Our method is evaluated against state-of-the-art methods for multi-modal domain translation and class-supervised disentanglement. Note that we do not present comparisons to unsupervised disentanglement methods such as betaVAE as they are not competitive on class-content disentanglement with methods that use class-supervision. Implementation details are provided in Appendix A.1. Class-supervised Disentanglement We compare to LORD and FUNIT as they can handle finegrained class labels (i.e. 10k face identities), and generalize to unseen classes.

Single Attribute Manipulation

We further assess the performance of our disentanglement approach in the task of translating Males to Females against FaderNetworks (Lample et al., 2017) and mGANprior (Gu et al., 2020) which operates in the latent space of StyleGAN.

········

Stated goal: Reproduce the passage on evaluating the disentanglement method word for word, in full.

Data section:

········

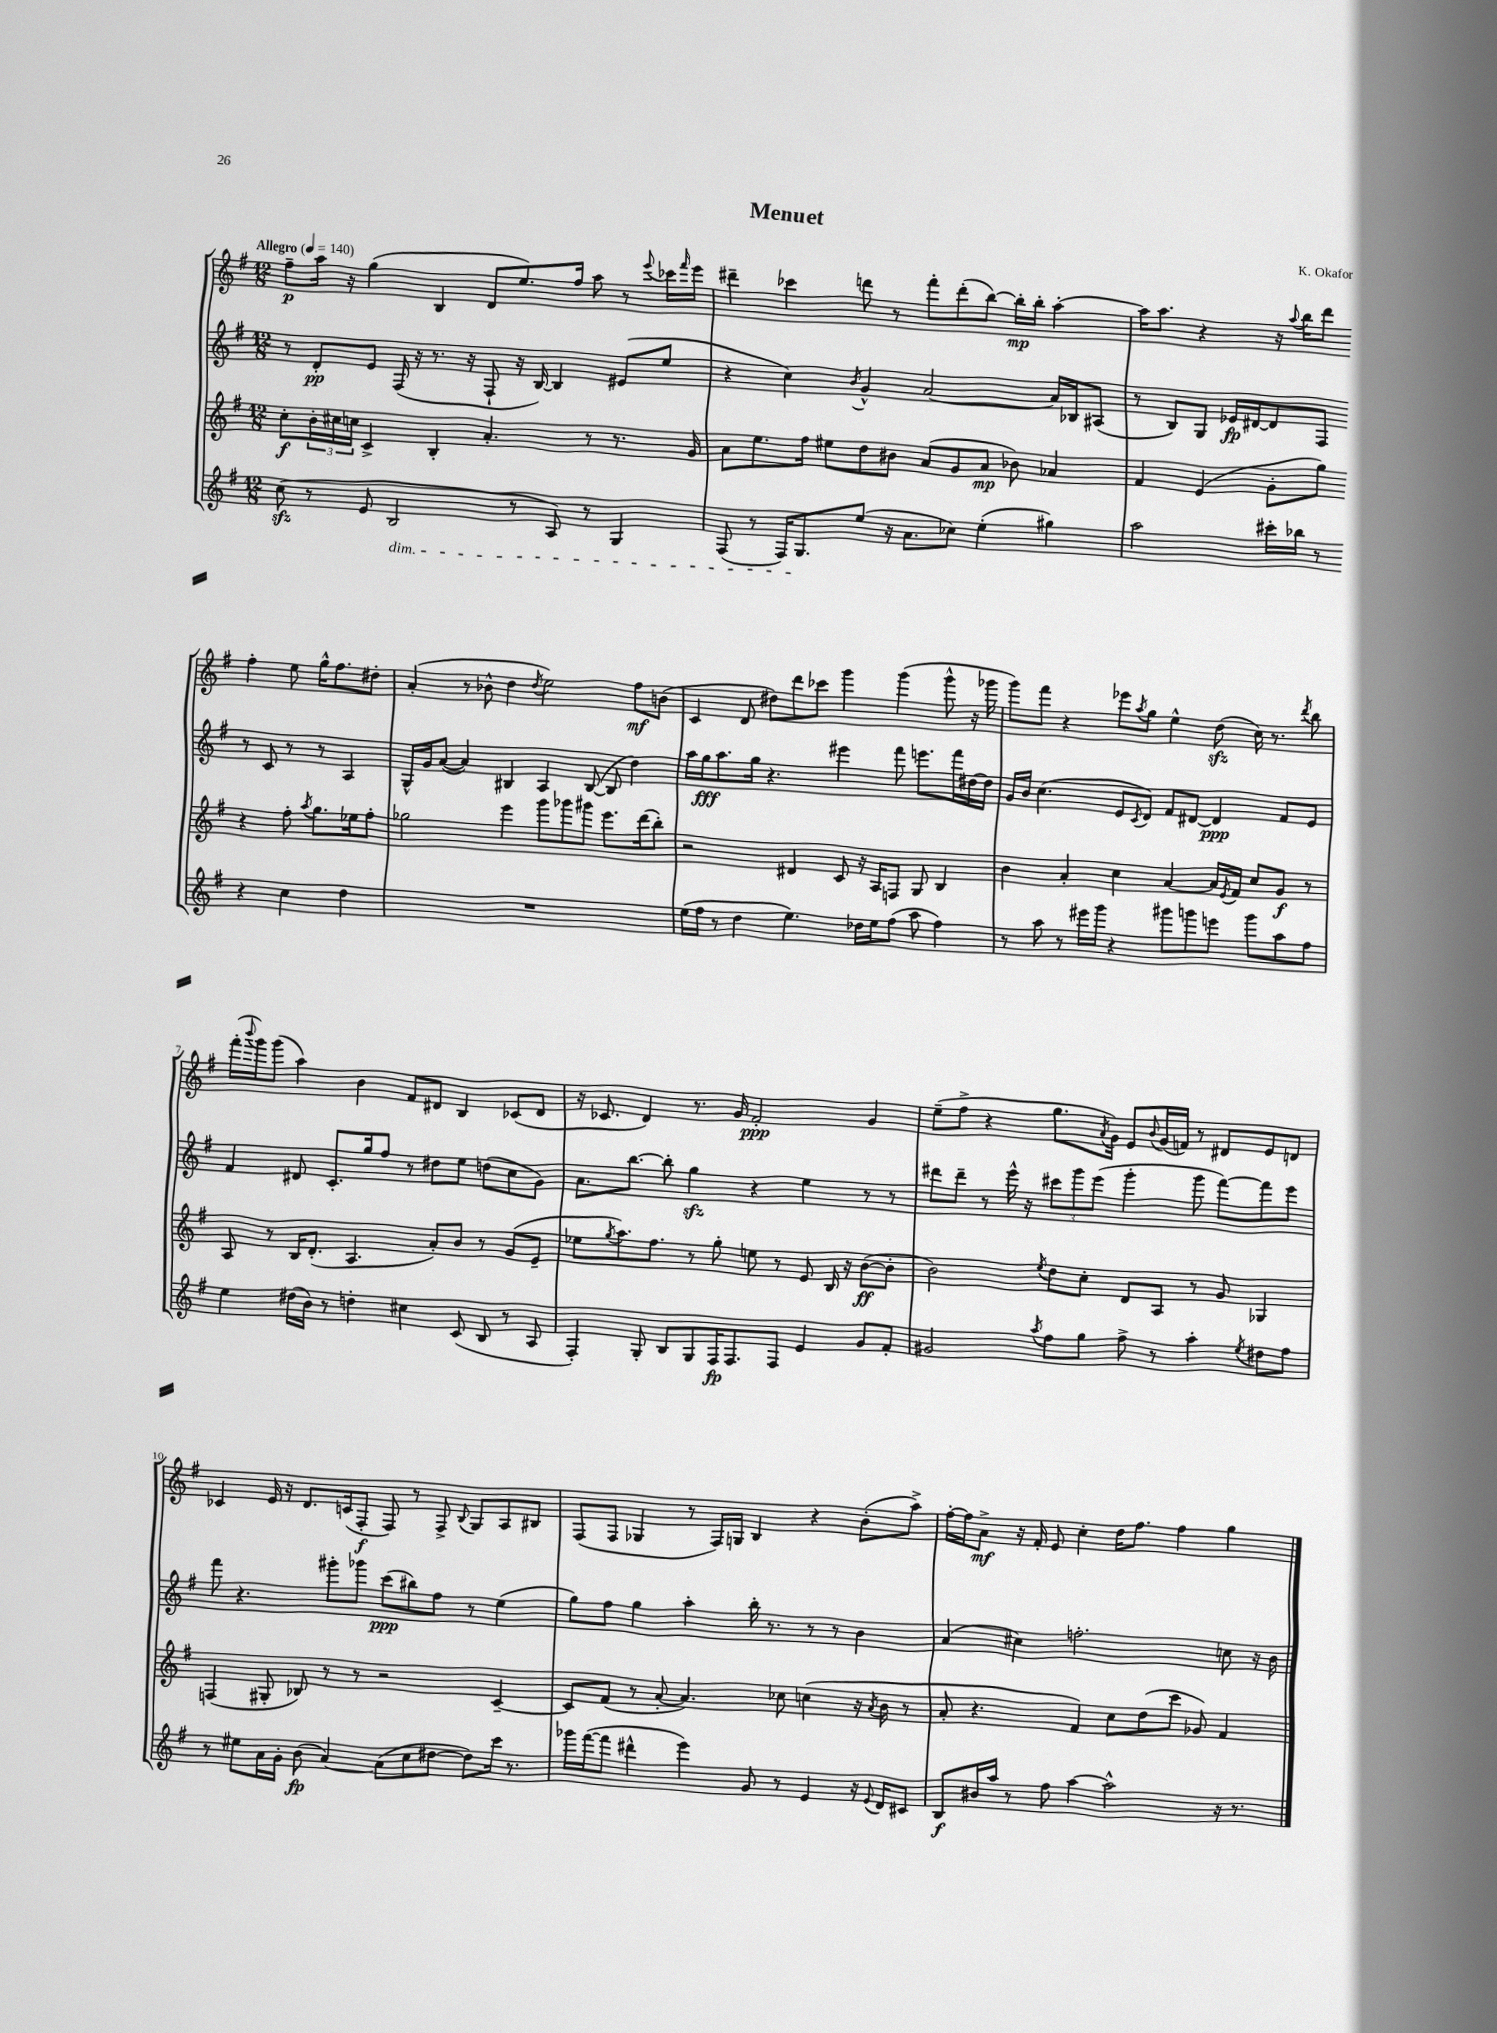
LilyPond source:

········

Finished answer:
Our method is evaluated against state-of-the-art methods for multi-modal domain translation and class-supervised disentanglement. Note that we do not present comparisons to unsupervised disentanglement methods such as betaVAE as they are not competitive on class-content disentanglement with methods that use class-supervision. Implementation details are provided in Appendix A.1. Class-supervised Disentanglement We compare to LORD and FUNIT as they can handle finegrained class labels (i.e. 10k face identities), and generalize to unseen classes.

Single Attribute Manipulation

We further assess the performance of our disentanglement approach in the task of translating Males to Females against FaderNetworks (Lample et al., 2017) and mGANprior (Gu et al., 2020) which operates in the latent space of StyleGAN.